Hadn’t thought about Maslow, since college Psy in the late 70’s. You have made a good astute point Mr. Charles. The difference in prioritizing the Maslow order, does clearly sum up the changing belief and priorities between political parties in our nation.

Max
Max
8 months ago

Well RBC. your “Bottom Lime” sums up everything in your article/

johnh
johnh
8 months ago

Maslow had valid points at the time. A couple of major changes today are that some people want power & to be super rich rather than ask what they can do for their country. Today, no matter how hard an employee works, the ratio of pay goes to the top management & not equally to the people that made the earnings for that company.

Robert
Robert
8 months ago

One can skip some meals if it serves a valid purpose but you have no concept of anything other than what you get paid to Troll on a site (AMAC) that you don’t share any values with.

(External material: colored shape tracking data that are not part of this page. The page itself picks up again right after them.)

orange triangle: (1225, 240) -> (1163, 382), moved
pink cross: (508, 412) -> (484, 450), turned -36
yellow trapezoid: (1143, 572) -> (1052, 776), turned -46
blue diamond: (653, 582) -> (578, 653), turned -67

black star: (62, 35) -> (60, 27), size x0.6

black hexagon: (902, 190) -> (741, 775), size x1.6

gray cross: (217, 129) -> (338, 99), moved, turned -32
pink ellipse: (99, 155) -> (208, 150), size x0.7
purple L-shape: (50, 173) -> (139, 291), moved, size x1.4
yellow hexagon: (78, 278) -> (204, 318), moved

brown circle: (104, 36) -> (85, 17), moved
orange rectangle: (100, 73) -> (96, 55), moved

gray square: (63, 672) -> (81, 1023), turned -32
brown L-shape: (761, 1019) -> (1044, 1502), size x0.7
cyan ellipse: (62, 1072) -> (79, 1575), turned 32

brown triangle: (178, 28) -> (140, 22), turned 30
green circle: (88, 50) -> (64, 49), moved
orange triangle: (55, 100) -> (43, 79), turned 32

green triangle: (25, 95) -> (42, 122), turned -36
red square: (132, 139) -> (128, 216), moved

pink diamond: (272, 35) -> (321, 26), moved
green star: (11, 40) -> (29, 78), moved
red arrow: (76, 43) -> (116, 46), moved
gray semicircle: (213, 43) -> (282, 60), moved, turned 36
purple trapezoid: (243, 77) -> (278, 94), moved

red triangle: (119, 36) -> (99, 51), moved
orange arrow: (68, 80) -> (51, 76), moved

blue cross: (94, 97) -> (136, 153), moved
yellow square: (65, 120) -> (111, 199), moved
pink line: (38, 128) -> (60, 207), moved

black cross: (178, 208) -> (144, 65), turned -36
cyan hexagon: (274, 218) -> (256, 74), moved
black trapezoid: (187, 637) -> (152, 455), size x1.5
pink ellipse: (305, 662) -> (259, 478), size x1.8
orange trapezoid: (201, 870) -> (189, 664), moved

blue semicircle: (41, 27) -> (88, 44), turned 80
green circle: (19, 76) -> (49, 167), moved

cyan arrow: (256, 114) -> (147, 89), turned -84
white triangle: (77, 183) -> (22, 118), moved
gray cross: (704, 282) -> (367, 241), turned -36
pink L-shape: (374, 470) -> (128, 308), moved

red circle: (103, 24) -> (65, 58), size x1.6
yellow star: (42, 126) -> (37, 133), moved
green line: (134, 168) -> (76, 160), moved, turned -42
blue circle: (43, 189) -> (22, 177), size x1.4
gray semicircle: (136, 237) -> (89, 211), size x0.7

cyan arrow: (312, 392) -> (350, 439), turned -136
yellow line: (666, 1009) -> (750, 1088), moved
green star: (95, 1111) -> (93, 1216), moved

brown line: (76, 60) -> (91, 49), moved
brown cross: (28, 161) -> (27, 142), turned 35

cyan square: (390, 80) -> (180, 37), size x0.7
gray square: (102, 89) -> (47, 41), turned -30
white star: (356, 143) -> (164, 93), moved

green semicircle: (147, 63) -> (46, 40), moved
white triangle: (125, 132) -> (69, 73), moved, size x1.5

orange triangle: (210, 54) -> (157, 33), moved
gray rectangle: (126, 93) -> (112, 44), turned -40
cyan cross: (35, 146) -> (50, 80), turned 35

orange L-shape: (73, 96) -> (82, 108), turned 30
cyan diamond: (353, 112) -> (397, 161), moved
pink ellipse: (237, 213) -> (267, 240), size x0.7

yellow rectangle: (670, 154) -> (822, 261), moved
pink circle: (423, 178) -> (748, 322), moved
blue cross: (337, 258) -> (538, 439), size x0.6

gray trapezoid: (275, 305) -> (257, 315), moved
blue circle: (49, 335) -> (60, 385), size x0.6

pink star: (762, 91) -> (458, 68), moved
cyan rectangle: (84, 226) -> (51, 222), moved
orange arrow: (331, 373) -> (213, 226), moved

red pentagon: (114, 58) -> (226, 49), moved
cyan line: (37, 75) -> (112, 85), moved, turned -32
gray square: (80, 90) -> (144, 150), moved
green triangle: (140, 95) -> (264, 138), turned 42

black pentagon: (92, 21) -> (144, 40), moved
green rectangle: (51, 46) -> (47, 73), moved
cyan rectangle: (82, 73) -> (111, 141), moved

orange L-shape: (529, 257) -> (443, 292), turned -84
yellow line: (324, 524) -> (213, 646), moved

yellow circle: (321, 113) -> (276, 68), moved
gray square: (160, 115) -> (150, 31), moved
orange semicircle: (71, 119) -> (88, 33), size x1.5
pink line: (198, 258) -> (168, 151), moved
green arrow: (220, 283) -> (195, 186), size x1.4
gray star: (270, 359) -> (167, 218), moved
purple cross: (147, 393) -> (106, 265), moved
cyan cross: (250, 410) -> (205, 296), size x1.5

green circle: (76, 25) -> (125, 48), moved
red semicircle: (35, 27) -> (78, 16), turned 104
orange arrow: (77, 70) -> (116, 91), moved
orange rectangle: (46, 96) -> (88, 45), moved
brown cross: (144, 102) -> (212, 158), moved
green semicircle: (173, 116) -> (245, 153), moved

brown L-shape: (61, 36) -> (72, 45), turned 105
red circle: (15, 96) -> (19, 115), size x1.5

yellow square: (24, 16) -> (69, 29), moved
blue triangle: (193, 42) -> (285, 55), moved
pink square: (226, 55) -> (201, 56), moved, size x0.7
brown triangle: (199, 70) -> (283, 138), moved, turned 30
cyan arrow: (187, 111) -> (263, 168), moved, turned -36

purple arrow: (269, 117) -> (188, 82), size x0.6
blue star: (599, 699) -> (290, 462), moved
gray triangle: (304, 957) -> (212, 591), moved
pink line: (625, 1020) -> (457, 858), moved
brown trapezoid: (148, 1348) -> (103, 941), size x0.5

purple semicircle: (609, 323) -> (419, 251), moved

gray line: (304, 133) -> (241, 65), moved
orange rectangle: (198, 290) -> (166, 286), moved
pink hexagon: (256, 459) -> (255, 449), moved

What Robert Charles made he earned and made the world a better place for his being here. Something that will never be said by the likes of you!

Phil M
Phil M
7 months ago

Way back in college in the late 70s I decided that Maslow was a godless liberal and that his hierarchy applied to other liberals. Example one: I went without food or sleep for days at a time to study for and pass my classes with the grades I wanted. I was told at the time it was my protestant work ethic. Example two: I always known several people who didn’t seem to need to meet ANY needs prior to self actualization. We called them Christians.

LauraC
LauraC
8 months ago

I think you stretched it a bit. If you’re hungry enough or thirsty enough, EVERYTHING else falls aside. However, since the spoiled brat people protesting everything in site while sponging off NGOs who are more than happy to put them to work destroying civil society will never go hungry while doing it, that need becomes unimportant. A need satisfied gets forgotten and we move on to other things. Poor maligned Maslow. He was basically correct, but people are wild and wooly things that can’t be corralled for long.

L.C.
L.C.
8 months ago

As always, great article, even if a little hard to follow. There really is no free meal ticket. The price of a government meal will ultimately cost MUCH more. Scripture teaches, if a man won’t work, neither should he eat (differing from can’t work).

Sam
Sam
8 months ago

Man. I’d be proud to ‘have a beer’ with this guy.